• **The problem**
Of the lines in the data below, write out exactly those from the one holding "### 3. See whether" through the one holding "stand-alone software program", both included.

• **Given data**
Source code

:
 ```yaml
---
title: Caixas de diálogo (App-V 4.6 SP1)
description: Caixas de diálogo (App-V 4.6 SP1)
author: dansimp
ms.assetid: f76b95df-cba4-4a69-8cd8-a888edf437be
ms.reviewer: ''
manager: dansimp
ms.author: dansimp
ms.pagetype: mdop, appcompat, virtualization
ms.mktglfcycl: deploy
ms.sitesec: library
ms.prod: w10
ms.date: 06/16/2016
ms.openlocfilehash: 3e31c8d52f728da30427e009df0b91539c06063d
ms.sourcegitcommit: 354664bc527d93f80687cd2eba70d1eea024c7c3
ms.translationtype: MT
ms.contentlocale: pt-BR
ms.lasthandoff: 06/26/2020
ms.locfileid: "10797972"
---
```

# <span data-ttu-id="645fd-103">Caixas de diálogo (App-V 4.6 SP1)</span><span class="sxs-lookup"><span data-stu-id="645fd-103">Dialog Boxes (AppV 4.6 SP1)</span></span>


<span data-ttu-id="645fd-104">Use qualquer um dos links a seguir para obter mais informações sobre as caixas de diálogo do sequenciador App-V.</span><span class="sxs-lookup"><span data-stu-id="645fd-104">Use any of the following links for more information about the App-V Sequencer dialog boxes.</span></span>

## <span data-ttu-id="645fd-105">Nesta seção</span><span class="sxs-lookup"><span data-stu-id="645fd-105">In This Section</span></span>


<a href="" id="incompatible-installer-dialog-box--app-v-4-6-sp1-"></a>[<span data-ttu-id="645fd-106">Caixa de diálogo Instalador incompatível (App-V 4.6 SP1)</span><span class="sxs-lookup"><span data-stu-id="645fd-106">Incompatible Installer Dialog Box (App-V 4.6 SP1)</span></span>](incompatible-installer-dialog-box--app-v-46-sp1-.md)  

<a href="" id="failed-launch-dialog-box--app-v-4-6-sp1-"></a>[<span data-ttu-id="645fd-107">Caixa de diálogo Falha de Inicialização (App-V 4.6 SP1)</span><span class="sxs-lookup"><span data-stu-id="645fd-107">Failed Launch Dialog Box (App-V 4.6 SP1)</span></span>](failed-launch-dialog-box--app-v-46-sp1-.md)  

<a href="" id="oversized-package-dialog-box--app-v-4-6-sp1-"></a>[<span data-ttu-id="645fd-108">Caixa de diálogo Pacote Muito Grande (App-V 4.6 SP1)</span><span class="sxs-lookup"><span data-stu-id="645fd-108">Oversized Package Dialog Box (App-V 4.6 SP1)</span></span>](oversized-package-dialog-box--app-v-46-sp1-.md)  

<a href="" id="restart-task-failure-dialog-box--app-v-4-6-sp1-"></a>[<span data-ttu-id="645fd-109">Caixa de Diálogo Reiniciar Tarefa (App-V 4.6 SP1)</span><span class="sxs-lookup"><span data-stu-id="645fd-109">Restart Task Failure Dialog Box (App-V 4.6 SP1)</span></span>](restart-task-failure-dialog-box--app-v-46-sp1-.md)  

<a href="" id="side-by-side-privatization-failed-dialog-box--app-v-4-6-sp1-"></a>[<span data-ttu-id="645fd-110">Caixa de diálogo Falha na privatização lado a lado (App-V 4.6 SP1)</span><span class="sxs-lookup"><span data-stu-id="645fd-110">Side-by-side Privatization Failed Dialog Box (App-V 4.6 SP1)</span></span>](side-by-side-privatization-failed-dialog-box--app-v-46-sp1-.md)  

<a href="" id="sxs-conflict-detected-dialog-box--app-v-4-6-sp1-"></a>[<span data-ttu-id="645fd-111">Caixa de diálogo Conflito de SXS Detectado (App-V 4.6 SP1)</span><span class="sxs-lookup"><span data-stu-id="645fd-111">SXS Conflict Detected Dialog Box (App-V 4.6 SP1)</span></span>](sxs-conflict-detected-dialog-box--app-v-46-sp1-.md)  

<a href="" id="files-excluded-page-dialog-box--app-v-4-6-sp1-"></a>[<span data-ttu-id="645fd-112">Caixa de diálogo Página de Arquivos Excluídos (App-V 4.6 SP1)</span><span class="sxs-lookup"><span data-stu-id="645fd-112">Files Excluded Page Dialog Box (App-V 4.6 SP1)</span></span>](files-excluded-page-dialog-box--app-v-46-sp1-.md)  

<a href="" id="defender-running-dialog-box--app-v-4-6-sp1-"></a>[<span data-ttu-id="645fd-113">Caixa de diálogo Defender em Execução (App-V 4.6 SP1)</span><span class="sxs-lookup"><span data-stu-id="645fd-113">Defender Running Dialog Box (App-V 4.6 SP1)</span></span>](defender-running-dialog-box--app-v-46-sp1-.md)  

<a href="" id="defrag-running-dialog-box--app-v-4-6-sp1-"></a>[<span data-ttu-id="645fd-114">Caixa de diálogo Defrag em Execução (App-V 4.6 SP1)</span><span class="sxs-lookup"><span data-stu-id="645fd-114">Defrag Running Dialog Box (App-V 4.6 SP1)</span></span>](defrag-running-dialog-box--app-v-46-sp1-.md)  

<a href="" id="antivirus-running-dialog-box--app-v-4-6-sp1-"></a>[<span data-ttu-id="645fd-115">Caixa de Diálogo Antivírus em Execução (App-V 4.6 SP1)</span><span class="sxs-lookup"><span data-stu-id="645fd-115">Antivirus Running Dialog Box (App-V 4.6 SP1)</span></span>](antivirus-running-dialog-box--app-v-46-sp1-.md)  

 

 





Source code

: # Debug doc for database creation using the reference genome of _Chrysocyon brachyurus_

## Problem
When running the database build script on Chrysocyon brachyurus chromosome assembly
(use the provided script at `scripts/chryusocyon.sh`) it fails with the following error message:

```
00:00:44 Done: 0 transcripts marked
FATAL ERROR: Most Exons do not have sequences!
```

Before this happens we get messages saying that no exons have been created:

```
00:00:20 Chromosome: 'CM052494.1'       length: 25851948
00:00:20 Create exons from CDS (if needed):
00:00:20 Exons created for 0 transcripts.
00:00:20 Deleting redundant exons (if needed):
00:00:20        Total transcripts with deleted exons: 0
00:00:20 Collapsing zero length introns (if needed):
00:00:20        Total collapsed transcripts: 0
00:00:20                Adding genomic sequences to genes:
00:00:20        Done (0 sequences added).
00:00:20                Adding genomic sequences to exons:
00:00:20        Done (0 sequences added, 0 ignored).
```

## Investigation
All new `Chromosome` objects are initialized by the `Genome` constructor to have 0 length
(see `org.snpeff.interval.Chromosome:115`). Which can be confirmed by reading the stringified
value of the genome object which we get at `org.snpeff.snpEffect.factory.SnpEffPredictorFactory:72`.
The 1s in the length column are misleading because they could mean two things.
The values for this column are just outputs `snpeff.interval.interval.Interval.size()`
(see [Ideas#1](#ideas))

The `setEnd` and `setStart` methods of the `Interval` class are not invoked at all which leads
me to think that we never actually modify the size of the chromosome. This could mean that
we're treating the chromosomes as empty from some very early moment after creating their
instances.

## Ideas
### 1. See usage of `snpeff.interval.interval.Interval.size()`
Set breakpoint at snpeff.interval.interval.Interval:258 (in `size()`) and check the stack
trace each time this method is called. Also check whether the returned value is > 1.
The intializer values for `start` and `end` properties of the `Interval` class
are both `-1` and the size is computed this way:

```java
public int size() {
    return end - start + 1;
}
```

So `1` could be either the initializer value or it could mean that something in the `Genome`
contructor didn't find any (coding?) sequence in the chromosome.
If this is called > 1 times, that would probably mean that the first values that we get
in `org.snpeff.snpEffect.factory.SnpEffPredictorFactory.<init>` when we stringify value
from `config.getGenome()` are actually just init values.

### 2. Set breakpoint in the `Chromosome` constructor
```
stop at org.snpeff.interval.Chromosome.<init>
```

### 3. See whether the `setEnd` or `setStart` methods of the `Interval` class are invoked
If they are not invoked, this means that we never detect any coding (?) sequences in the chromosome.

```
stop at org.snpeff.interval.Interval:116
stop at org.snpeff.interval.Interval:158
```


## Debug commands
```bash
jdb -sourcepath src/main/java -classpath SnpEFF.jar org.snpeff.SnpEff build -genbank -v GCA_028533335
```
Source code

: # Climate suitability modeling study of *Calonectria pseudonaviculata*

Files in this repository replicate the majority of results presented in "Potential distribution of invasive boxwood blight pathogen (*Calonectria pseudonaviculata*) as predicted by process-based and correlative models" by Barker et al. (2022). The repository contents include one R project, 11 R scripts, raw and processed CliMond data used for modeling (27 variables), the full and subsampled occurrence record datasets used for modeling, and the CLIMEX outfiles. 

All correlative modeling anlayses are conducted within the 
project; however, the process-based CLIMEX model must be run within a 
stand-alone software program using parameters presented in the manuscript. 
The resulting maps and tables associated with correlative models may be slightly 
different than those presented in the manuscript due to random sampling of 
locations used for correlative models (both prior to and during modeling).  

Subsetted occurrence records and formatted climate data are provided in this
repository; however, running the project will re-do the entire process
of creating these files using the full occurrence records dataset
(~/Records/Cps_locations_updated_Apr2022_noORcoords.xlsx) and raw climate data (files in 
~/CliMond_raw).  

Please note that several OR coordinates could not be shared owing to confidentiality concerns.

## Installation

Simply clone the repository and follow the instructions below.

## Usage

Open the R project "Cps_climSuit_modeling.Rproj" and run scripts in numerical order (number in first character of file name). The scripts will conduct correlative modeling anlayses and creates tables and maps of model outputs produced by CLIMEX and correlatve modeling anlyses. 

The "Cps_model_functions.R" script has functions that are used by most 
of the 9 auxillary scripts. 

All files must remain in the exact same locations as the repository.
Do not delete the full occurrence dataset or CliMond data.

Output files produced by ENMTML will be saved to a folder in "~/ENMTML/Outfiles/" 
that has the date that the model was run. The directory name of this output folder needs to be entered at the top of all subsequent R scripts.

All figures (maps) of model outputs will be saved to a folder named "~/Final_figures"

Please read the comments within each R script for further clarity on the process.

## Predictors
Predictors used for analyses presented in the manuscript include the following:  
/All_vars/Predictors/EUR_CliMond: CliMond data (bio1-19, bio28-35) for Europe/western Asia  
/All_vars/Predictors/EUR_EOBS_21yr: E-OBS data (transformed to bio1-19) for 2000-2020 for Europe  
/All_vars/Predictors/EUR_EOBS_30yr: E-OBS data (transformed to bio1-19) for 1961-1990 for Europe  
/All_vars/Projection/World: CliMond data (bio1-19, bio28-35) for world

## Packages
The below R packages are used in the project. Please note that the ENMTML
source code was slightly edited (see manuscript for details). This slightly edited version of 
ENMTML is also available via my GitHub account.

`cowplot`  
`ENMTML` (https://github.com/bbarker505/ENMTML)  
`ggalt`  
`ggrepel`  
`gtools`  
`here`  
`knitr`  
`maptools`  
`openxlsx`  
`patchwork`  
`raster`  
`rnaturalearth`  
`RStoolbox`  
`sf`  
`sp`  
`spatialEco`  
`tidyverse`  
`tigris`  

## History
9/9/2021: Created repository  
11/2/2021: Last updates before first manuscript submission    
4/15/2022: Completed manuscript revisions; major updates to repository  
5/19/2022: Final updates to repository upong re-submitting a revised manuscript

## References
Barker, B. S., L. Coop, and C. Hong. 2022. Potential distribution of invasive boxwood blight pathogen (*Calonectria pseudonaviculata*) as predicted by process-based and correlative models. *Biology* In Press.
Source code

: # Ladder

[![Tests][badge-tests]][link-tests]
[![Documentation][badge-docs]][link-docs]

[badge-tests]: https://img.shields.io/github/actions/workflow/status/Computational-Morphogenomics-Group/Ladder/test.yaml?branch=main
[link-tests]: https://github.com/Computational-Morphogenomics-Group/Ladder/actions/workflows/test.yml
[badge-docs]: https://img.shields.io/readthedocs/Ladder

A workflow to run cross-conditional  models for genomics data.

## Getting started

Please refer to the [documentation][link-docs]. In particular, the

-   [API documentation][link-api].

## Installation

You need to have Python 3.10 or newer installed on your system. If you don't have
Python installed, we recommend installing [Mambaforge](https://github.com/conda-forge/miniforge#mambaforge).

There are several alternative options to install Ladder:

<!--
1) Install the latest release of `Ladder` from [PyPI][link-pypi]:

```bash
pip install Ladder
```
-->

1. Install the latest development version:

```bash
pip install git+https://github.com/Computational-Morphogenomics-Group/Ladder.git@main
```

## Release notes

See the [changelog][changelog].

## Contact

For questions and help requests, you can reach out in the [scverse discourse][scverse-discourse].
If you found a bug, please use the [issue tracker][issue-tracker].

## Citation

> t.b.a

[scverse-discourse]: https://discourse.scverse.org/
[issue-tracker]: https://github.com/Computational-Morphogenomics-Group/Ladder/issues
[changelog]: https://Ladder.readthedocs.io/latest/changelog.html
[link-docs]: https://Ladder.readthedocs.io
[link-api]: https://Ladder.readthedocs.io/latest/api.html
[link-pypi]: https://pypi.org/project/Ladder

• **Solution**
### 3. See whether the `setEnd` or `setStart` methods of the `Interval` class are invoked
If they are not invoked, this means that we never detect any coding (?) sequences in the chromosome.

```
stop at org.snpeff.interval.Interval:116
stop at org.snpeff.interval.Interval:158
```


## Debug commands
```bash
jdb -sourcepath src/main/java -classpath SnpEFF.jar org.snpeff.SnpEff build -genbank -v GCA_028533335
```
Source code

: # Climate suitability modeling study of *Calonectria pseudonaviculata*

Files in this repository replicate the majority of results presented in "Potential distribution of invasive boxwood blight pathogen (*Calonectria pseudonaviculata*) as predicted by process-based and correlative models" by Barker et al. (2022). The repository contents include one R project, 11 R scripts, raw and processed CliMond data used for modeling (27 variables), the full and subsampled occurrence record datasets used for modeling, and the CLIMEX outfiles. 

All correlative modeling anlayses are conducted within the 
project; however, the process-based CLIMEX model must be run within a 
stand-alone software program using parameters presented in the manuscript. 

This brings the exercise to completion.